Please count the lines below that contain the string "newSketch", and give only that number.

## Input data
········

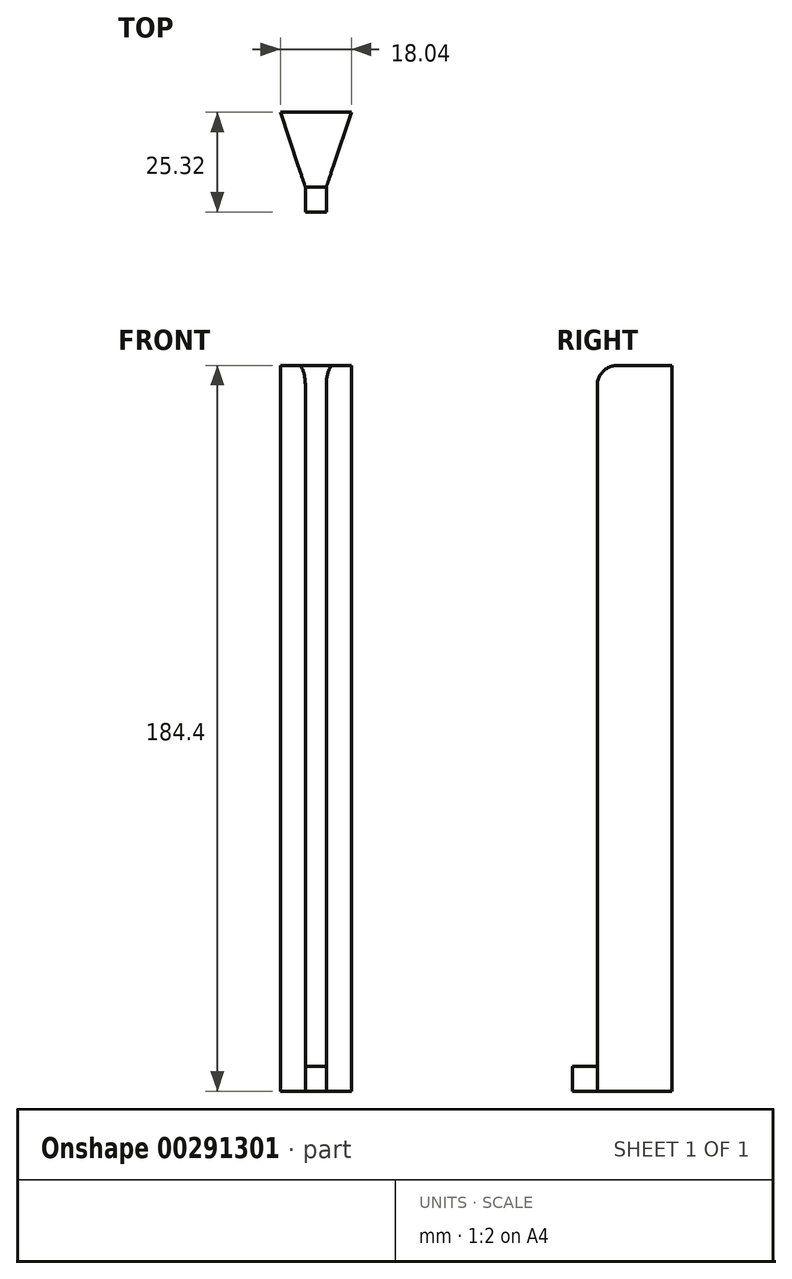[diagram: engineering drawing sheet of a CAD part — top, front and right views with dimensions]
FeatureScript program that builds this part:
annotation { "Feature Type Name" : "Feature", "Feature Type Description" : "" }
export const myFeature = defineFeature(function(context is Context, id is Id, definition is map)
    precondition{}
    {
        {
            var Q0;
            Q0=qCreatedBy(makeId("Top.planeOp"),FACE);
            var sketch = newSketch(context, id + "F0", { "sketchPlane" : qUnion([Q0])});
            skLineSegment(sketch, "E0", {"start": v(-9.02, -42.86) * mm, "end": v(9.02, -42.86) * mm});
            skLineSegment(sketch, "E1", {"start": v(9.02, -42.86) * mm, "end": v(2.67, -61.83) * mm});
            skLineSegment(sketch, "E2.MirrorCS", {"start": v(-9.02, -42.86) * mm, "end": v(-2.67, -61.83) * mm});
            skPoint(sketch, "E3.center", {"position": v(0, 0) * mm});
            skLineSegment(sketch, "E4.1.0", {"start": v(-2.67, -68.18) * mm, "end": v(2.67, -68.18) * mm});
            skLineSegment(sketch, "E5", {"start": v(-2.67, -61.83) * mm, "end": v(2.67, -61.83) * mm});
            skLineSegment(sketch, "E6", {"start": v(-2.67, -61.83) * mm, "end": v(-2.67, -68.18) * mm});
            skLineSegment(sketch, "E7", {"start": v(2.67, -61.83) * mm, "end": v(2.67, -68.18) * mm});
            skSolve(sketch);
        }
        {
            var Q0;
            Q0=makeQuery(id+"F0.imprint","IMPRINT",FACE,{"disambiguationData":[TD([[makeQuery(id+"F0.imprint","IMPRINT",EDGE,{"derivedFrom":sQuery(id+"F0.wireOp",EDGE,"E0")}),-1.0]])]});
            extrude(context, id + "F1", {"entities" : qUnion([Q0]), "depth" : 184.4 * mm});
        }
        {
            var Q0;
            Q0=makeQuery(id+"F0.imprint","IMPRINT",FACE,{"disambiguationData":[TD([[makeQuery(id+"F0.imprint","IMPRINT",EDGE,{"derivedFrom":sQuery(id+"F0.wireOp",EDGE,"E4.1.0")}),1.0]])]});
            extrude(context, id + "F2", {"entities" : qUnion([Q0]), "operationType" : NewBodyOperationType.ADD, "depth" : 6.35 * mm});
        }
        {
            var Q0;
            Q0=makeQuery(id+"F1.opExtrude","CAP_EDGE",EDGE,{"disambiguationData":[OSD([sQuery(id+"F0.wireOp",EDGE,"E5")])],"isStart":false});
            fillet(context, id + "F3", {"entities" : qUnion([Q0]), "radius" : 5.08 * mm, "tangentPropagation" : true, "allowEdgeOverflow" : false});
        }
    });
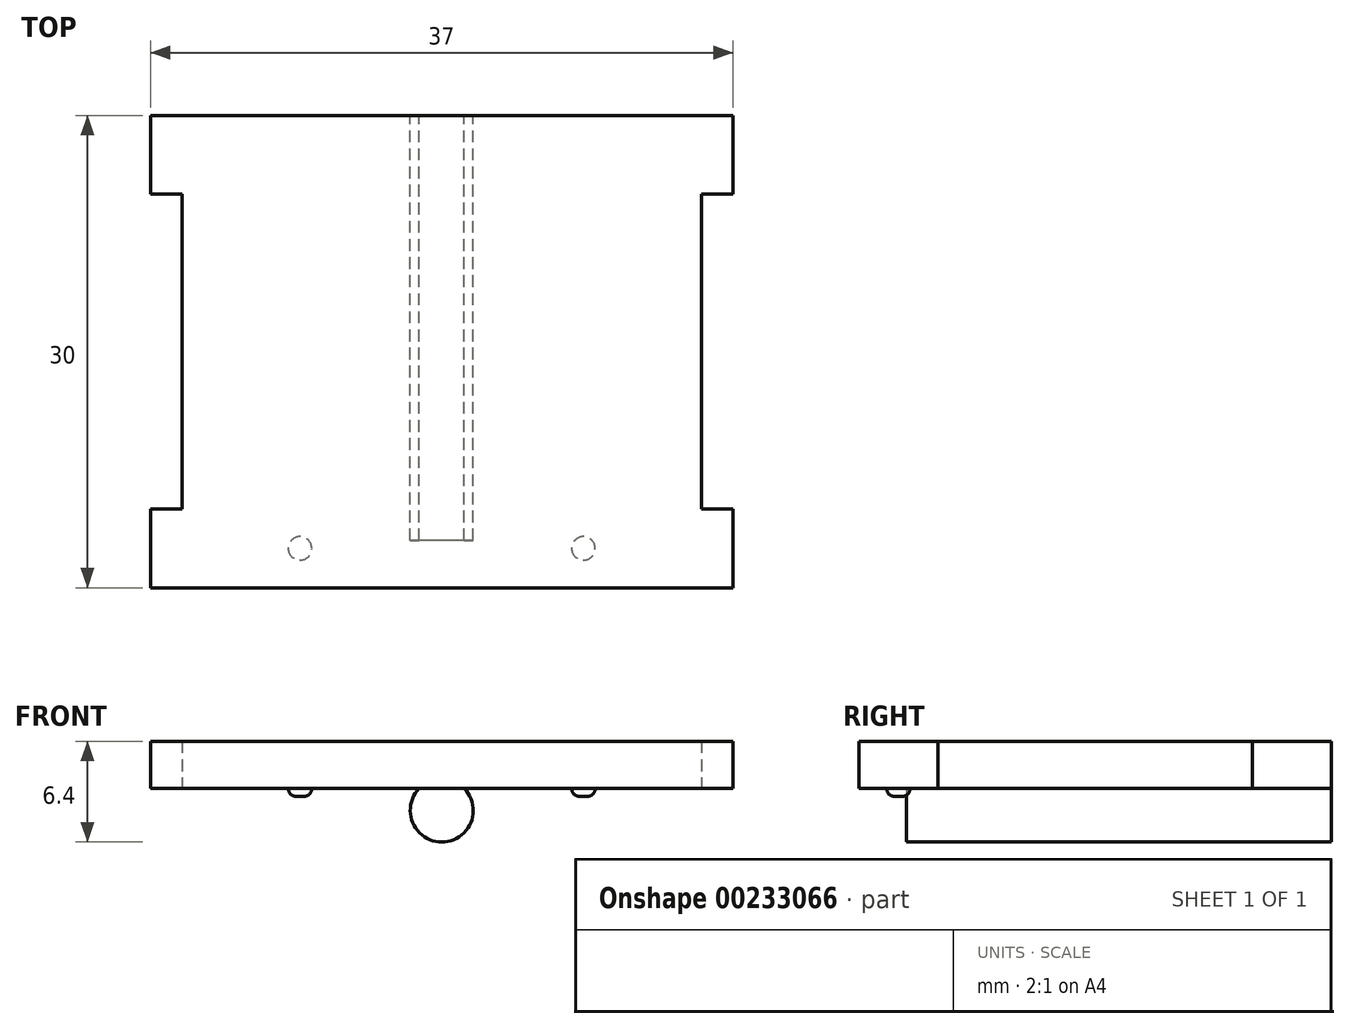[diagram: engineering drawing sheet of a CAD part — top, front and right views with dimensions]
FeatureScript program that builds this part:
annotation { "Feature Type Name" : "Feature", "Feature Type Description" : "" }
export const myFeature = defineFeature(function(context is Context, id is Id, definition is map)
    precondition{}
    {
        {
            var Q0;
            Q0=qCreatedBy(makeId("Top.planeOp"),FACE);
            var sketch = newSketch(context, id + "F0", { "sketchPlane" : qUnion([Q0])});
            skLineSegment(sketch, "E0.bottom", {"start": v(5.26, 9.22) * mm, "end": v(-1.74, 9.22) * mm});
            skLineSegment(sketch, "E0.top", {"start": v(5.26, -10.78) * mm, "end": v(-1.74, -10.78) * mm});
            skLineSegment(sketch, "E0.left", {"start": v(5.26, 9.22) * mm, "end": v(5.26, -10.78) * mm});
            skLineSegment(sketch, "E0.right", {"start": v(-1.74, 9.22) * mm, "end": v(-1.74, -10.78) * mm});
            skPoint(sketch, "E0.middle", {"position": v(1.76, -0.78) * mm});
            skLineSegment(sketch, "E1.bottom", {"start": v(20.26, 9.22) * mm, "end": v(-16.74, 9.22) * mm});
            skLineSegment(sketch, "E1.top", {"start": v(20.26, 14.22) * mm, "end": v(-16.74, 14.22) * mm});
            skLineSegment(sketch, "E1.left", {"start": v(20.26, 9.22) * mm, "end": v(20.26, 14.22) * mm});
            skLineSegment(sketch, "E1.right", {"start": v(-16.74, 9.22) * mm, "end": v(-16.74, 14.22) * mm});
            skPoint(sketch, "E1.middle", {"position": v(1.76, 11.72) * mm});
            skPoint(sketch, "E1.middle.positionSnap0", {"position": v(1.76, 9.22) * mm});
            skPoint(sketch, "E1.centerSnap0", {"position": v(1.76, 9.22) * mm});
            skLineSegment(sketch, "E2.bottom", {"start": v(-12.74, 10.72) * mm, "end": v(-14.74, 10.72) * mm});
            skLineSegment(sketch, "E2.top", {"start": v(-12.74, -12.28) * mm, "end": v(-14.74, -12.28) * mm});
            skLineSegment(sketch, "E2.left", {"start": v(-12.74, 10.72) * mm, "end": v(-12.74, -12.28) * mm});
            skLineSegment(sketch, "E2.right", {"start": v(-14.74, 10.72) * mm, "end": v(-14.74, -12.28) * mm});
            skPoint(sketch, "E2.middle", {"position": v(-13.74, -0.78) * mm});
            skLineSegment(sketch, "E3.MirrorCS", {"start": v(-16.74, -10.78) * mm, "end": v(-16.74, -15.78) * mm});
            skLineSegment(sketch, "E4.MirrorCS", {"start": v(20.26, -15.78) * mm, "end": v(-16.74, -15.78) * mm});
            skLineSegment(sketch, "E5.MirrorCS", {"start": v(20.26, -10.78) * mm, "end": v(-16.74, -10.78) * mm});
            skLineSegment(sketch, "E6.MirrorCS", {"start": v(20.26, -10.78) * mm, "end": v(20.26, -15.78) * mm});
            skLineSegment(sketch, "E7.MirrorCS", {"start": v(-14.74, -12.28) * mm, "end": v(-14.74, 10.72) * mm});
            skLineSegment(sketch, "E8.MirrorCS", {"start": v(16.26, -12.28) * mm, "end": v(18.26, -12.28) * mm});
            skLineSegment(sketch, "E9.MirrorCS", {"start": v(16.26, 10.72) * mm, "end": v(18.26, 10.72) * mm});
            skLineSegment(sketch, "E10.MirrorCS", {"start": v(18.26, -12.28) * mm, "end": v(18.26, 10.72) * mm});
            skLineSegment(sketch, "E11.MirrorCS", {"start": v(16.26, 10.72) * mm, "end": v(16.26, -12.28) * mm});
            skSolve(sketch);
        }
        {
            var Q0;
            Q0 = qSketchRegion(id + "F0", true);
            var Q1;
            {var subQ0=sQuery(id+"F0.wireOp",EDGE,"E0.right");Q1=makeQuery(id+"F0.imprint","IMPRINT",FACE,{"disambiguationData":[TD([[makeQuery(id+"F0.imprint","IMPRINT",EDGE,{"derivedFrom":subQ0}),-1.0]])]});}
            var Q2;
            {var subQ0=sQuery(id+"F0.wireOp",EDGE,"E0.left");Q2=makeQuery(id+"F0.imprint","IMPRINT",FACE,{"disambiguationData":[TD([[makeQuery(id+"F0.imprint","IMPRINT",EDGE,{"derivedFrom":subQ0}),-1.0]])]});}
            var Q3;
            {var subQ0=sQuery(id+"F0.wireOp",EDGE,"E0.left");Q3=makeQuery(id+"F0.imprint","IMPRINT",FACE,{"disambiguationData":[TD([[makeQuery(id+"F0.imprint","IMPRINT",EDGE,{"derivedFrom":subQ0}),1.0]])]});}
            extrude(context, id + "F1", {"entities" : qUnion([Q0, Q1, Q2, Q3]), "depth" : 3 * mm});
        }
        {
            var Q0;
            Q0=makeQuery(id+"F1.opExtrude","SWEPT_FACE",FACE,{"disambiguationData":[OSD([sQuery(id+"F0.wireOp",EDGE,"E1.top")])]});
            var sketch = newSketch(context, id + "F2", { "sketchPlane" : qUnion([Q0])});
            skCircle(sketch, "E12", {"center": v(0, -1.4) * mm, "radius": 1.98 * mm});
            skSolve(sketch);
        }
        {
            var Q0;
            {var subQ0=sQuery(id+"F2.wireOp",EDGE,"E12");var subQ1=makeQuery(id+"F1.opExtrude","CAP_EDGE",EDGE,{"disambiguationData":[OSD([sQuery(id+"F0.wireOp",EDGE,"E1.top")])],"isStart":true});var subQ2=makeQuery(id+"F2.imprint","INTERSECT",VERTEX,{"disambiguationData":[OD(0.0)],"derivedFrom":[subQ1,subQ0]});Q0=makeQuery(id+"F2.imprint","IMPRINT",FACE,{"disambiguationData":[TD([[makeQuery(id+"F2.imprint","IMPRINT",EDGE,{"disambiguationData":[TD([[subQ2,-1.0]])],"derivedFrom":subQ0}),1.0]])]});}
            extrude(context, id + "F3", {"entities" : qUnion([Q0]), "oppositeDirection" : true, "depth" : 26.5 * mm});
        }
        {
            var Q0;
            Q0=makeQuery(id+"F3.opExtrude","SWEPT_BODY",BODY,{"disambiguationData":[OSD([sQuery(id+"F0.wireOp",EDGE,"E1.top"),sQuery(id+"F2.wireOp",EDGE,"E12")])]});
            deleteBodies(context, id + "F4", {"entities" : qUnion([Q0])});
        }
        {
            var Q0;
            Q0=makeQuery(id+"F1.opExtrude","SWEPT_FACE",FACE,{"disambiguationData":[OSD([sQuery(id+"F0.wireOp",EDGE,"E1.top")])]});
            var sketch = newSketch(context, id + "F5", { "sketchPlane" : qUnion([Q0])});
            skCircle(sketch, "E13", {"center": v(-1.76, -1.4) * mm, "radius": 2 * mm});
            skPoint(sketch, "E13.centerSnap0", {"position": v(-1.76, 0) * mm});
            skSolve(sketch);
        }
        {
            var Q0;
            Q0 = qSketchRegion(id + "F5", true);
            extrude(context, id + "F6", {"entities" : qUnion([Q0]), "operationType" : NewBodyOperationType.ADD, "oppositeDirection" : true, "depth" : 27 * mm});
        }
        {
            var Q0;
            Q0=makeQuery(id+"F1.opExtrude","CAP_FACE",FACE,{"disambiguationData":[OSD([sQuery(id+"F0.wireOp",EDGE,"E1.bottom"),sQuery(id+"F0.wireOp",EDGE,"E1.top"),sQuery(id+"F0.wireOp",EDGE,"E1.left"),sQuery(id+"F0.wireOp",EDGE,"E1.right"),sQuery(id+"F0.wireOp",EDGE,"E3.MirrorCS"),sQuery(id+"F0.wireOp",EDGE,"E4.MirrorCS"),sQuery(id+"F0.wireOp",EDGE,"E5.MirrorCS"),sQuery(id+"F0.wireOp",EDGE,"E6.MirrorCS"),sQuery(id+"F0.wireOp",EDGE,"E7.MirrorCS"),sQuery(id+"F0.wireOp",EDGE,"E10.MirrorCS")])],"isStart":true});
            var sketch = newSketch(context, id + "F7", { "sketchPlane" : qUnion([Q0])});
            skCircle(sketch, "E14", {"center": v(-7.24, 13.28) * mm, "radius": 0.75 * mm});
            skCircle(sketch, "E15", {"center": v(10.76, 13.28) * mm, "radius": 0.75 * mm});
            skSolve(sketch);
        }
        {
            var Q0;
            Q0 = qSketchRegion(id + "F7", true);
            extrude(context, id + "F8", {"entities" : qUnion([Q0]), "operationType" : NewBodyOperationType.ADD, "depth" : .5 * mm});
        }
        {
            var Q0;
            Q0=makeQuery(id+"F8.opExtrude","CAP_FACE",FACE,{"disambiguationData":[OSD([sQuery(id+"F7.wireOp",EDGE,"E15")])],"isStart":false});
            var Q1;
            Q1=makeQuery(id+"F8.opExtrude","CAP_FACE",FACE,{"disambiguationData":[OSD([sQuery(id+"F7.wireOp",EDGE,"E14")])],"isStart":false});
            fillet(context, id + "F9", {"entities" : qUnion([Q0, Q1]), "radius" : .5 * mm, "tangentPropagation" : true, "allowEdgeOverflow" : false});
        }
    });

········

## Problem solution
5